Der Bundesverband der Gewaltschutzzentren erhofft sich daraus eine wichtige Erkenntnis. Denn so gut die Opferschutzmaßnahmen in Österreich auf dem Papier sind: Viele Frauen nehmen sie nicht in Anspruch. "Wir wissen ja, dass bei den meisten Morden, die in den letzten Jahren passiert sind, die Frauen sich keine Hilfe geholt haben", erklärt Marina Sorgo, die Vorsitzende des Dachverbands.
Verbände sehen Verbesserungsbedarf
Der Dachverband fordert aber auch, die Täter mehr in den Blick zu nehmen. So erhalten Gefährder in Österreich nur ein Mal eine sogenannte Gewaltpräventionsberatung. Werden Gefährder erneut auffällig, gibt es keine erneute Ansprache durch die Polizei. Auch bei Betretungs- und Annäherungsverboten gibt es laut den Opferschutzverbänden Verbesserungsbedarf. Oft erfahren die Gefährder per Post und zu spät, wenn ein Verbot verlängert wurde.

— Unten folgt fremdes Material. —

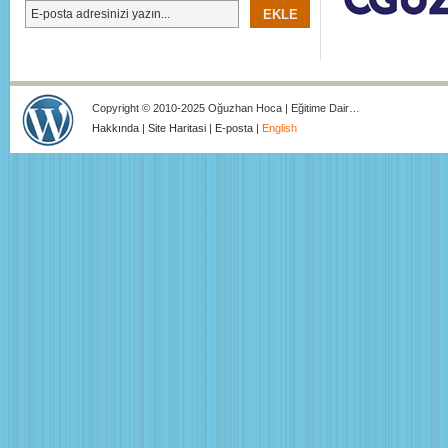
Copyright © 2010-2025 Oğuzhan Hoca | Eğitime Dair…
Hakkında
|
Site Haritasi
|
E-posta
|
English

Die Debatte ist in vollem Gang. In Österreichs Medien kocht die Diskussion über die hohe Zahl der Frauenmorde wieder hoch. Rechtspopulisten machen die Migration verantwortlich; linke Gruppierungen das Patriachat.
Klaudia Frieben, die Vorsitzende des Österreichischen Frauenrings, ist es vor allem leid, dass Gewalt gegen Frauen immer nur dann thematisiert wird, wenn wieder mal schlimme Gewalttaten bekannt werden. "Gewalt gegen Frauen ist eine der größten Krisen der Demokratie. Und die gilt es immer wieder laufend zu bekämpfen."